YOUR INSTRUCTIONS:
From the entries below, count the lines holding the word "kişiler" and give nothing but the number.

[Page images and extracted text]
------------------------
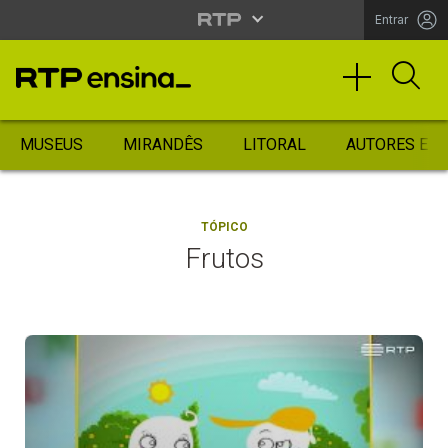
Entrar
MUSEUS
MIRANDÊS
LITORAL
AUTORES ES
TÓPICO
Frutos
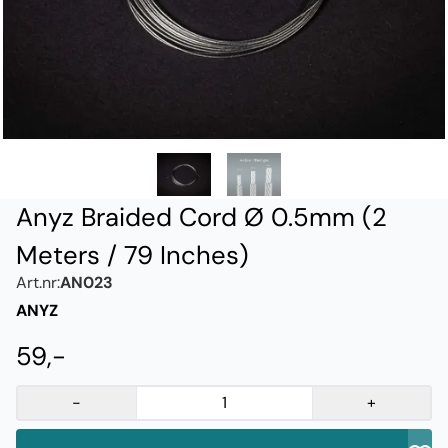
Anyz Braided Cord Ø 0.5mm (2
Meters / 79 Inches)
Art.nr:
AN023
ANYZ
59,-
-
+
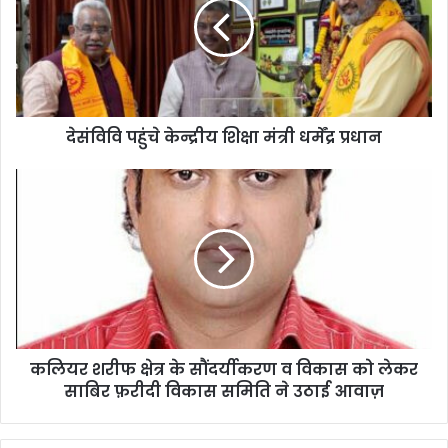
देसंविवि पहुंचे केन्द्रीय शिक्षा मंत्री धर्मेंद्र प्रधान
कलियर शरीफ क्षेत्र के सौंदर्यीकरण व विकास को लेकर
साबिर फ़रीदी विकास समिति ने उठाई आवाज़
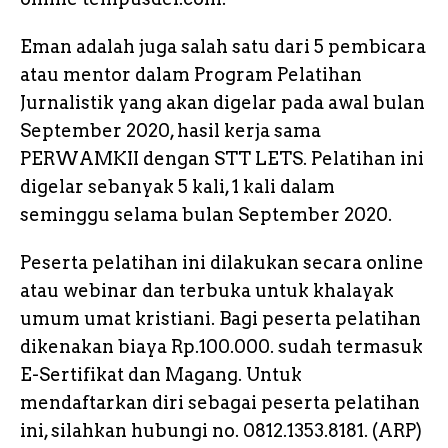
Eman adalah juga salah satu dari 5 pembicara
atau mentor dalam Program Pelatihan
Jurnalistik yang akan digelar pada awal bulan
September 2020, hasil kerja sama
PERWAMKII dengan STT LETS. Pelatihan ini
digelar sebanyak 5 kali, 1 kali dalam
seminggu selama bulan September 2020.
Peserta pelatihan ini dilakukan secara online
atau webinar dan terbuka untuk khalayak
umum umat kristiani. Bagi peserta pelatihan
dikenakan biaya Rp.100.000. sudah termasuk
E-Sertifikat dan Magang. Untuk
mendaftarkan diri sebagai peserta pelatihan
ini, silahkan hubungi no. 0812.1353.8181. (ARP)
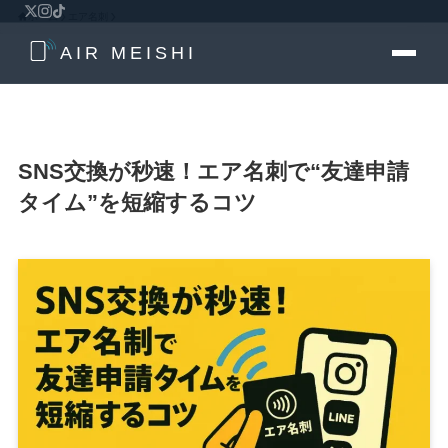
ホーム
エア名刺
AIR MEISHI
SNS交換が秒速！エア名刺で“友達申請
タイム”を短縮するコツ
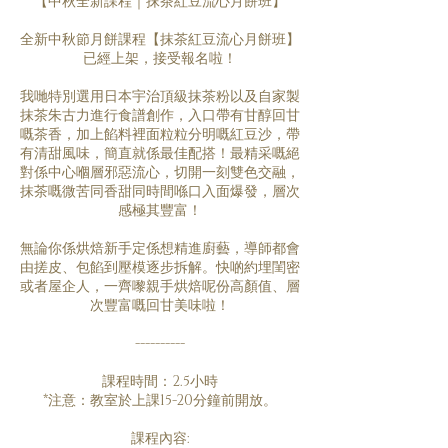
【中秋全新課程｜抹茶紅豆流心月餅班】
全新中秋節月餅課程【抹茶紅豆流心月餅班】
已經上架，接受報名啦！
我哋特別選用日本宇治頂級抹茶粉以及自家製
抹茶朱古力進行食譜創作，入口帶有甘醇回甘
嘅茶香，加上餡料裡面粒粒分明嘅紅豆沙，帶
有清甜風味，簡直就係最佳配搭！最精采嘅絕
對係中心嗰層邪惡流心，切開一刻雙色交融，
抹茶嘅微苦同香甜同時間喺口入面爆發，層次
感極其豐富！
無論你係烘焙新手定係想精進廚藝，導師都會
由搓皮、包餡到壓模逐步拆解。快啲約埋閨密
或者屋企人，一齊嚟親手烘焙呢份高顏值、層
次豐富嘅回甘美味啦！
----------
課程時間：2.5小時
*注意：教室於上課15-20分鐘前開放。
課程內容:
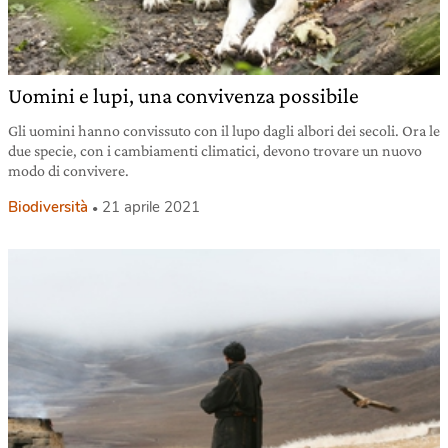
Uomini e lupi, una convivenza possibile
Gli uomini hanno convissuto con il lupo dagli albori dei secoli. Ora le
due specie, con i cambiamenti climatici, devono trovare un nuovo
modo di convivere.
Biodiversità
21 aprile 2021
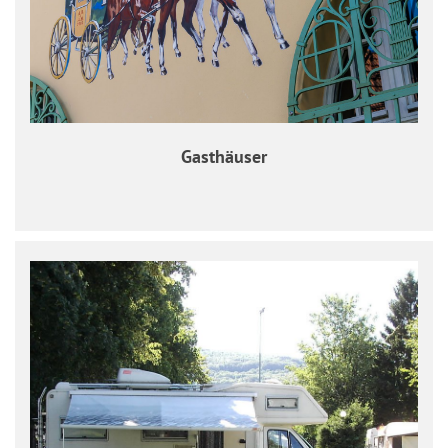
Gasthäuser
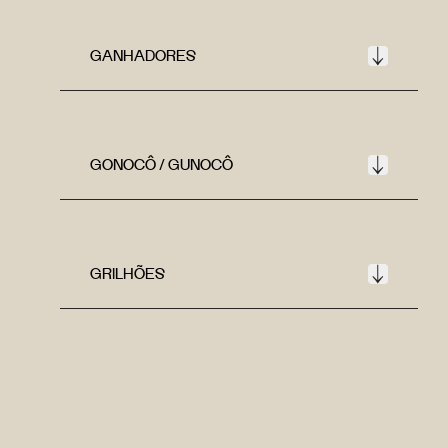
GANHADORES
GONOCÔ / GUNOCÔ
GRILHÕES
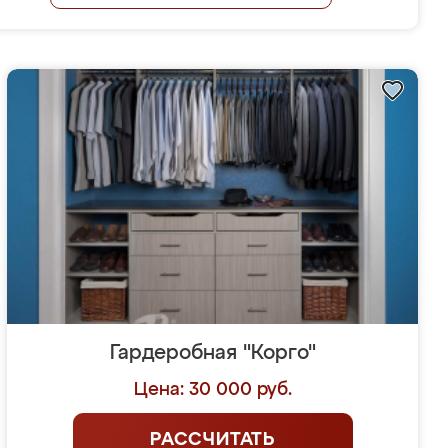
Гардеробная "Корго"
Цена: 30 000 руб.
РАССЧИТАТЬ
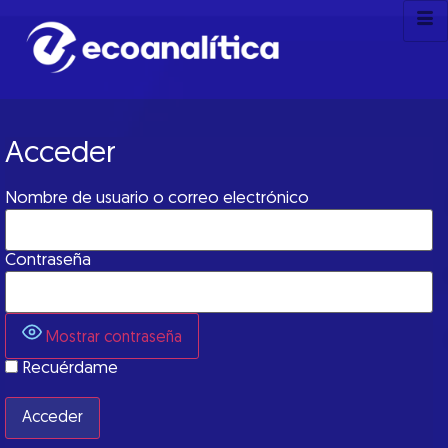
Acceder
Nombre de usuario o correo electrónico
Contraseña
Mostrar contraseña
Recuérdame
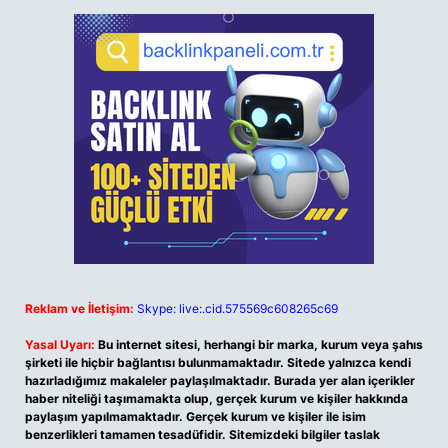
Reklam ve İletişim:
Skype: live:.cid.575569c608265c69
Yasal Uyarı:
Bu internet sitesi, herhangi bir marka, kurum veya şahıs
şirketi ile hiçbir bağlantısı bulunmamaktadır. Sitede yalnızca kendi
hazırladığımız makaleler paylaşılmaktadır. Burada yer alan içerikler
haber niteliği taşımamakta olup, gerçek kurum ve kişiler hakkında
paylaşım yapılmamaktadır. Gerçek kurum ve kişiler ile isim
benzerlikleri tamamen tesadüfidir. Sitemizdeki bilgiler taslak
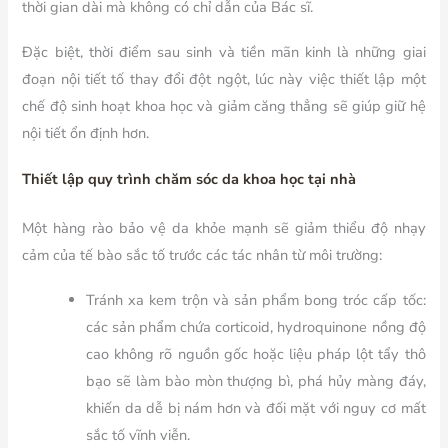
thời gian dài mà không có chỉ dẫn của Bác sĩ.
Đặc biệt, thời điểm sau sinh và tiền mãn kinh là những giai
đoạn nội tiết tố thay đổi đột ngột, lúc này việc thiết lập một
chế độ sinh hoạt khoa học và giảm căng thẳng sẽ giúp giữ hệ
nội tiết ổn định hơn.
Thiết lập quy trình chăm sóc da khoa học tại nhà
Một hàng rào bảo vệ da khỏe mạnh sẽ giảm thiểu độ nhạy
cảm của tế bào sắc tố trước các tác nhân từ môi trường:
Tránh xa kem trộn và sản phẩm bong tróc cấp tốc:
các sản phẩm chứa corticoid, hydroquinone nồng độ
cao không rõ nguồn gốc hoặc liệu pháp lột tẩy thô
bạo sẽ làm bào mòn thượng bì, phá hủy màng đáy,
khiến da dễ bị nám hơn và đối mặt với nguy cơ mất
sắc tố vĩnh viễn.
------------------------
SOLUTION:
2